31 Mart 2011 Perşembe

Hayatsal uzamın içinde şöyle bir dünya

Batu ile uyanmak kadar huzur verici bir şey yok bu aralar sanırım, sanırım, sanırım, mmmmm.
Neyse asıl konu bu değil zaten, uzun zaman sona yeniden yazımsamak. Ayrıyetten de mutluluğu anlatma çabası, çaba, çabala, çabalama..
Bugün Batu beni otobüse bindirdiğinde -o tıklım tıkış otobüse- içim daraldı yine, oflar poflar püfler sardı dört bir yanımı. İlerledikçe güzel olmaya başladı dışarısı, içerisi, içim.
Bir teyzenin saati sormasıyla başladı günün pozitifliği. Başladı derken, sabahın 7sine kadar pişti oynayan bizlerden kaynaklı gecikme dürtüsü söz konusu tabii. Bahsettiğim günün başlayış saati akşamüstü 4 5 suları. Henüz kahvaltılar bile edilmemiş. Sohbet falan derken teyze ile, inerken eşyaları taşımasında yardımcı oldum. Çok tatlı bir kadındı, iyi dileklerini yolladı ve indi. Ben aldım dilekleri, ilerledim. Yer boşaldı oraya oturdum. Yanımdaki teyze de PTT'yi sordu bana. İlk anlattım anlamadığını anladım "ben de o taraftan geçeceğim size gösteririm." dedim. Yol boyunca onunla sohbet ettik. İnternet yüzünden gidiyormuş PTT'ye. O sırada hamile bir kadın geldi ona yer verdim. 3'ümüz uzun uzun konuştuk. Hamile kadın da iyi dileklerini yolladı bana ve teyze ile indik otobüsten. PTTye kadar bıraktım onu. Bir sepet dolusu iyi dilek de ondan aldım. Mutluydum, inanılmaz derece mutluydum hem de. Batu'nun vermiş olduğu huzura hayat ekleme yapıyordu; oradan buradan. Yolumu teyzeyi bırakmak için uzatmıştım. Caddeye geçtim. Yaşlı bir teyze karşıdan karşıya geçmeye çalışıyordu. Ben kulağımdaki müzikle gayet uyum içerisinde arabaların arasından kıvrılıp gittim yanına. Tuttum elinden ona da gideceği yere kadar eşlik ettim. Evime yakınmış zaten. Bir sepet dolusu iyi dilek de o verdi. Evin önünde 2 amcaya denk geldim. Satılık ev arıyorlarmış, onlara da yardım ettikten sonra evimin kapısını açtım.

### Veri Kümesi Satırları
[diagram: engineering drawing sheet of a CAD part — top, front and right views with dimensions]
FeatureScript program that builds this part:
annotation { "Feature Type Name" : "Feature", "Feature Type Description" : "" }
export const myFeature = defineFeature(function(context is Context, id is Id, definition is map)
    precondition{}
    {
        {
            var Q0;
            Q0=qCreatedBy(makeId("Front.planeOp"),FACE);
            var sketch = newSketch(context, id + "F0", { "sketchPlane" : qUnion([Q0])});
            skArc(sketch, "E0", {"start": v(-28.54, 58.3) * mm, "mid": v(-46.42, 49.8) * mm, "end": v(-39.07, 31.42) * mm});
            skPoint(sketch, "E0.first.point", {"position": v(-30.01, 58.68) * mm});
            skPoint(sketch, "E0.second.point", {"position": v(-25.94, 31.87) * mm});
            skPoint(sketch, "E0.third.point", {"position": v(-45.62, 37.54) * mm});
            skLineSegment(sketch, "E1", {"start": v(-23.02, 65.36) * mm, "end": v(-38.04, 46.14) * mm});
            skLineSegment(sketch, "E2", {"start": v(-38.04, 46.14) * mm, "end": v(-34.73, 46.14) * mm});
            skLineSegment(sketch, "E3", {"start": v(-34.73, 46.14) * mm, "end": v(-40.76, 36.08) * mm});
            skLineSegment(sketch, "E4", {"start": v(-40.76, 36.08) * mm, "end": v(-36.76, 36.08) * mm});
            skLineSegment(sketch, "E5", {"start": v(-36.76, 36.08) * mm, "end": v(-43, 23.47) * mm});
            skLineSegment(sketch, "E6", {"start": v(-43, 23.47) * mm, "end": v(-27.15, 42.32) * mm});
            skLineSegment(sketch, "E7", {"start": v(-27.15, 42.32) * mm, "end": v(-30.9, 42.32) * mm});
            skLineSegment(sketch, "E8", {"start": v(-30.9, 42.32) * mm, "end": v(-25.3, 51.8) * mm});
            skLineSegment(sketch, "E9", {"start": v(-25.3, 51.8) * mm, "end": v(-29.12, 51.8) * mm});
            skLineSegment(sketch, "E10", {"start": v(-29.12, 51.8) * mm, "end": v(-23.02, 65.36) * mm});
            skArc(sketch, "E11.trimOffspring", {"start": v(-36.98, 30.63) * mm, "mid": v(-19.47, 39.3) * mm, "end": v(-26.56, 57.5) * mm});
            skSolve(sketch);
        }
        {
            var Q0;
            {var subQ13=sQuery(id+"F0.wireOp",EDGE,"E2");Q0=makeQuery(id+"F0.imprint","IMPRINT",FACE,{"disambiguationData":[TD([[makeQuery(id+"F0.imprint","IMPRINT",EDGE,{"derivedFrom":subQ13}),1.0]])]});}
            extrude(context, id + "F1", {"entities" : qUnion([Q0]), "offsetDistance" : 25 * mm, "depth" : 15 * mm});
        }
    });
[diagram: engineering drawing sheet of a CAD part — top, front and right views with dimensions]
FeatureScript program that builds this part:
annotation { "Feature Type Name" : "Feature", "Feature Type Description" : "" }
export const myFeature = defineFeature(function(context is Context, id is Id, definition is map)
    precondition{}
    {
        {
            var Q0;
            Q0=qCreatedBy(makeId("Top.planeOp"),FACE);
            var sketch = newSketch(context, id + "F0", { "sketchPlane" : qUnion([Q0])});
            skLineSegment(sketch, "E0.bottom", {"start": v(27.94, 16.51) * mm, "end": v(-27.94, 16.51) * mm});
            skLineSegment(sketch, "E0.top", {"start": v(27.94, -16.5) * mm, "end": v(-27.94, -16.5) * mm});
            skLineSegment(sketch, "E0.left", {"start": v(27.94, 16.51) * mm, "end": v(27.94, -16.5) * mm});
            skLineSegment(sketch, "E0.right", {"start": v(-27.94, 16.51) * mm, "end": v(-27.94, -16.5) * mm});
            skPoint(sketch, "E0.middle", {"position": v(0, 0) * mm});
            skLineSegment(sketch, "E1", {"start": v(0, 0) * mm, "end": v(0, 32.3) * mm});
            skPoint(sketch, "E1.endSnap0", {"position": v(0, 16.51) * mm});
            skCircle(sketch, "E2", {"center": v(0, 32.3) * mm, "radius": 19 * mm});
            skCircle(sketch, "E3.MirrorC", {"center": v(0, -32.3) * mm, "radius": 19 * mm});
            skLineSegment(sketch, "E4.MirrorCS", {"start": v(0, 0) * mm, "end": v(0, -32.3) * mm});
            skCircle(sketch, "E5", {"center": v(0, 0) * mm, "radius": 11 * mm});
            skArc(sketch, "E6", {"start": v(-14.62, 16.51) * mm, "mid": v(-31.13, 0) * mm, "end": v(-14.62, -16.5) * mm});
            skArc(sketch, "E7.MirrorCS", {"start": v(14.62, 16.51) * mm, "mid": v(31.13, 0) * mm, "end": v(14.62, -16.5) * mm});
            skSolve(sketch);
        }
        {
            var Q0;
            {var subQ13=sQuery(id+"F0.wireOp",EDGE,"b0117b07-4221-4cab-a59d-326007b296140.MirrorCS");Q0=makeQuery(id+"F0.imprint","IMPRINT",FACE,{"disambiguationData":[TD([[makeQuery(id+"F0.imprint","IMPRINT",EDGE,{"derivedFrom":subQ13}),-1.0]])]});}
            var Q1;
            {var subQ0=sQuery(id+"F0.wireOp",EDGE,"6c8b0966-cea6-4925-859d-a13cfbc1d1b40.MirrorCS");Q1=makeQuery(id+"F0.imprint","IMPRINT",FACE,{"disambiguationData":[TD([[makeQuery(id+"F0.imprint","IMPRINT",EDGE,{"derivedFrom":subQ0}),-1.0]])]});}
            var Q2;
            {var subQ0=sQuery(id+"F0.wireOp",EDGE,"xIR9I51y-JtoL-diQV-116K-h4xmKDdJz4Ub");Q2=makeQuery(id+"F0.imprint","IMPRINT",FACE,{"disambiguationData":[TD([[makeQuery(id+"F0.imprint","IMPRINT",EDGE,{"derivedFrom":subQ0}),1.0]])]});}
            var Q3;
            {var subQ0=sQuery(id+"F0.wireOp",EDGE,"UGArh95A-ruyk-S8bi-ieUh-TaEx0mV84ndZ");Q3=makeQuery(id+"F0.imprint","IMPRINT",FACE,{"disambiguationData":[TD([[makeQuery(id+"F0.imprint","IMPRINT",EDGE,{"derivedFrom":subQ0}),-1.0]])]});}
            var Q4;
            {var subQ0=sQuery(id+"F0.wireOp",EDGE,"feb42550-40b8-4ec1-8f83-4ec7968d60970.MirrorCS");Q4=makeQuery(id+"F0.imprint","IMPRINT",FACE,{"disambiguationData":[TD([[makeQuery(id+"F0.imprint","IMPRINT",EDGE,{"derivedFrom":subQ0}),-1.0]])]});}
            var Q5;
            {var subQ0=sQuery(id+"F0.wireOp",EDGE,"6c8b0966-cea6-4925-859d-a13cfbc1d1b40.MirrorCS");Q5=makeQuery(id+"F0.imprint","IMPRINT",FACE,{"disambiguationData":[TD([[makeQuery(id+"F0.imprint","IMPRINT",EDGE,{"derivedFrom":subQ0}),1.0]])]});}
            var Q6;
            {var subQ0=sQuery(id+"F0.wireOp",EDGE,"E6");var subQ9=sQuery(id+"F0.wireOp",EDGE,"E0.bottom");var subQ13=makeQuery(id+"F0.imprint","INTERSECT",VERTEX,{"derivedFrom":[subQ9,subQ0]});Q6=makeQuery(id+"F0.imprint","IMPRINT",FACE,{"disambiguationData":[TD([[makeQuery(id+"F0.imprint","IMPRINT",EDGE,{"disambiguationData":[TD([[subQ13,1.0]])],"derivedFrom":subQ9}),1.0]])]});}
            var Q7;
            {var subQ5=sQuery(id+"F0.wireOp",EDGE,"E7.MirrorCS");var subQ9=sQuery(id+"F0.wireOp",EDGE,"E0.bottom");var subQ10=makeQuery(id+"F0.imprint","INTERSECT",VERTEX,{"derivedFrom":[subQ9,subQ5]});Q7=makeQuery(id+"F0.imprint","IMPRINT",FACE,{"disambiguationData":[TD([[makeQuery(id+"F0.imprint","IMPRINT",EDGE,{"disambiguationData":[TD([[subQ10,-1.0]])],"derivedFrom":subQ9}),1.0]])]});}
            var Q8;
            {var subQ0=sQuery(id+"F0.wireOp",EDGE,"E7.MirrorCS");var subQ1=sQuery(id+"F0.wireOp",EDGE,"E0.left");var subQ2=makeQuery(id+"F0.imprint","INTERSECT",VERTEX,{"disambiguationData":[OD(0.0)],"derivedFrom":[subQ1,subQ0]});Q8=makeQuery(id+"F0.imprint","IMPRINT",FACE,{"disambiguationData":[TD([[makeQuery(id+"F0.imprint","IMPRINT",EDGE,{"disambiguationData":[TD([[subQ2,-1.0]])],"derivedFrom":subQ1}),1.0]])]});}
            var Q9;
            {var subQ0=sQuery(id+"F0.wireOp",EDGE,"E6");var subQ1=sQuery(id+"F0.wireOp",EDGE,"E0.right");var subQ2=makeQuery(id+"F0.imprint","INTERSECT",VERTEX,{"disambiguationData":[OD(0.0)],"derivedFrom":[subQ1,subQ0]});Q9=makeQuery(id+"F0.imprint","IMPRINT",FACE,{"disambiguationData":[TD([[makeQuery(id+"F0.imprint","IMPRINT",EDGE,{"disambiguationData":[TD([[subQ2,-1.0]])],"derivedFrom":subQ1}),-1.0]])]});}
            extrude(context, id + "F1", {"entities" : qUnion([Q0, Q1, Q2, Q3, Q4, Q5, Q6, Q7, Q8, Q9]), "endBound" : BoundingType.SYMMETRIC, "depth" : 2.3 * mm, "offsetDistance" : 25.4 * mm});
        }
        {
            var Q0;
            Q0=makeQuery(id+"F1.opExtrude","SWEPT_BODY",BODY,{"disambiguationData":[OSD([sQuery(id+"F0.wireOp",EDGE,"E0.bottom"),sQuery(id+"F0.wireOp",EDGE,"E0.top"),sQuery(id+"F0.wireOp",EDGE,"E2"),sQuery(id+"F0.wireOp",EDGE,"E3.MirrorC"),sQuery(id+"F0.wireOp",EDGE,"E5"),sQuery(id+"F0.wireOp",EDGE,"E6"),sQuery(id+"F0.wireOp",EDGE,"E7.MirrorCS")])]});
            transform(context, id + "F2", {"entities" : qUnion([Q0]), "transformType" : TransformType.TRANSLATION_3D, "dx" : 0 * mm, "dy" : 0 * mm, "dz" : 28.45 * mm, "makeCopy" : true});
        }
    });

### İstenen Görev
Metin pasajına göre aşağıdaki soruları yanıtlayınız:
(a) "Yanımdaki teyze" PTT'ye ne yüzünden gidiyormuş?
(b) Otobüse gelen hamile kadına ne yapılmış?
(c) Evin önünde denk gelinen 2 amca ne arıyormuş?

### Görev Çıktısı
(a) İnternet yüzünden.
(b) Ona yer verilmiş.
(c) Satılık ev arıyorlarmış.